Affaire Richard FERRAND : Lettre au Président Emmanuel MACRON

Affaire Richard FERRAND : Lettre au Président Emmanuel MACRON

Monsieur le Président de la République,

L’intervention de M. François BAYROU, Garde des Sceaux, ministre de la justice, a suscité une vive émotion au sein de la magistrature. M. François BAYROU a en effet « retweeté », puis « liké » le communiqué de presse de MME. Marielle de SARNEZ, ministre auprès du ministre de l’Europe et des affaires étrangères, chargée des affaires européennes, après les révélations du Parisien sur une enquête la visant.

Alors que M. François BAYROU est resté particulièrement silencieux sur ce qui peut être qualifié « d’affaire Richard Ferrand », la rapidité d’intervention du ministre de la justice en faveur d’une collègue ministre, qui plus est de sa propre formation politique, interroge fortement. Cette intervention peut s’apparenter à une forme de pression sur l’institution judiciaire. Il s’agit d’une atteinte grave à l’indépendance de l’autorité judiciaire qui ne peut rester sans réponse.

Au regard de l’article 64 de notre Constitution, qui fait de vous, en votre qualité de président de la République, le garant de l’indépendance de l’autorité judiciaire, j’en appelle à votre intervention pour apporter toutes les garanties de respect de la procédure, en y associant le Conseil supérieur de la Magistrature. Il est de votre responsabilité d’assurer au peuple français, au nom duquel est exercée la justice, que les enquêtes en cours, et qui peuvent viser les membres du gouvernement, se dérouleront dans le strict respect du code de procédure pénal, sans pression directe ou indirect du gouvernement.

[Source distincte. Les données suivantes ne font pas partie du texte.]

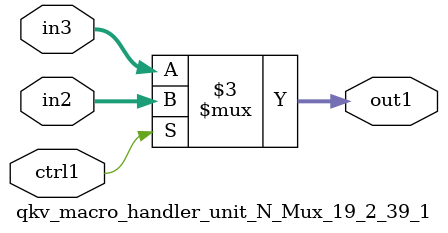
<source format=v>

`timescale 1ps / 1ps


module qkv_macro_handler_unit_N_Mux_19_2_39_1( in3, in2, ctrl1, out1 );

    input [18:0] in3;
    input [18:0] in2;
    input ctrl1;
    output [18:0] out1;
    reg [18:0] out1;

    
    // rtl_process:qkv_macro_handler_unit_N_Mux_19_2_39_1/qkv_macro_handler_unit_N_Mux_19_2_39_1_thread_1
    always @*
      begin : qkv_macro_handler_unit_N_Mux_19_2_39_1_thread_1
        case (ctrl1) 
          1'b1: 
            begin
              out1 = in2;
            end
          default: 
            begin
              out1 = in3;
            end
        endcase
      end

endmodule



</source>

De plus, le simple fait d’arguer que lorsqu’il tweete c’est le maire de Pau qui s’exprime et non le ministre de la justice ne saurait suffire à lever les doutes qui se sont à présent renforcés autour de la capacité de M. François BAYROU à exercer ses fonctions de ministre de la justice. Je me permets ainsi de vous rappeler que sa mise en examen précédant sa nomination au ministère de la justice portait déjà à interrogation, alors même que nous attendions du ministre de la justice qu’il soit irréprochable et au-delà de tout soupçon. Aussi, la théorie selon laquelle un ministre qui s’exprime le fait au nom des autres mandats qu’il peut être amené à occuper, constitue-t-elle une règle générale pour votre gouvernement ? Exerce-t-il la fonction à temps partiel ?

Il fait ainsi peu de doutes que ce cumul de fonctions de certains de vos ministres est appelé à cesser très prochainement, si les propos de campagne sont tenus. Aussi, permettez nous de nous interroger : au nom de quelle autre fonction vos ministres seront-ils amenés à s’exprimer après leur démission de ces autres mandats ?

Cette clarification est indispensable.

Je vous prie de croire, Monsieur le Président de la République, à l’assurance de ma très haute considération.